World Alzheimer’s Day is observed on 21 September each year. This day tries to create awareness about the condition and the challenges one may face. It also attempts to eliminate the stigma that surrounds this condition. Those who have a loved one suffering from Alzheimer’s in the family or in the friend circle know how difficult it is to care for them. For those who do not know, Alzheimer disease (AD) also commonly called as the Alzheimer’s, is a chronic neurodegenerative disease. The disease which starts slowly with a mild memory loss gradually worsens over time with the degeneration of the brain cells. It reaches a stage where communication and decision-making skills of the person get impaired.
It is not easy to watch a family member’s physical and functional abilities dwindling in front of us every day. The demanding process of caring for a person with Alzheimer’s disease can sometimes even push the caregivers into depression. Every day brings new challenges making the caregiver experience hectic and stressful.
But with the following tips, you can turn the challenging caregiving journey into a rewarding experience.
Tips to take care of someone with Alzheimer’s
1. Involve the patient
Although people with Alzheimer’s suffer from brain degeneration and they cannot do their routine activities like before, it doesn’t mean that they cannot be involved in any activity at all. Allow the patient to do as much work as they can safely, without assistance. For example, keep their clothes on the dressing table, encourage them to pick the ones they like and dress on their own. If there is some activity which the patient enjoys doing, encourage them to do it often.
2. Ensure the environment is safe
As the years pass, problem-solving skills and judgement of the person with Alzheimer’s may become impaired. One needs to be extra cautious in keeping potentially dangerous objects like knives, scissors, needles, medicines, alcohol, toxic cleaning substances, lighter, match sticks, etc., out of reach of the patient. Also, to prevent the patient from falling, keep the room clutter-free, and install handrails and grab bars wherever necessary in the house.

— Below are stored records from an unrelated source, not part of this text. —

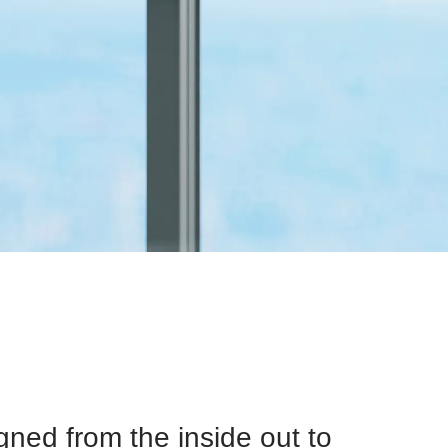
ned from the inside out to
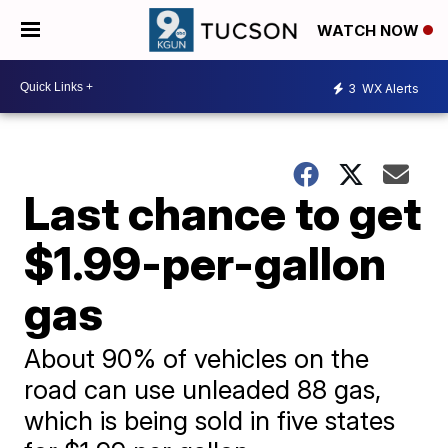
WATCH NOW
3
WX Alerts
Last chance to get
$1.99-per-gallon
gas
About 90% of vehicles on the
road can use unleaded 88 gas,
which is being sold in five states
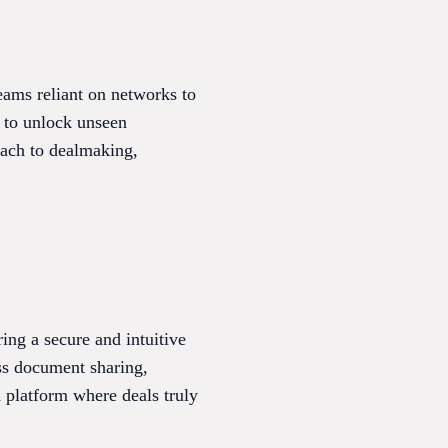
eams reliant on networks to
s to unlock unseen
oach to dealmaking,
ring a secure and intuitive
ss document sharing,
d platform where deals truly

3. Be flexible and offer choices
Resistance to suggestions and instructions is common among Alzheimer’s patients. You shouldn’t force the patient to do something they dislike. For example, if the patient is not willing to take a bath every day, then consider giving them a bath on alternate days. When you offer choices to the patient, they feel more involved in their daily life. Ask them if they want to go for a walk or prefer to sit in the park. Before preparing food, ask for their suggestions, for instance whether they want to have chapatis or rice. Also make sure that you do not flood him/her with too many choices. It is generally better not to offer more than two choices in most situations.
4. One-step communication
Those who have communicated with the Alzheimer’s patients know how challenging it is. At the same time, it can be easier if we consistently follow certain steps in communication. Establish eye contact and give clear one-step communication. This helps them to understand the instruction, process it and then respond accordingly.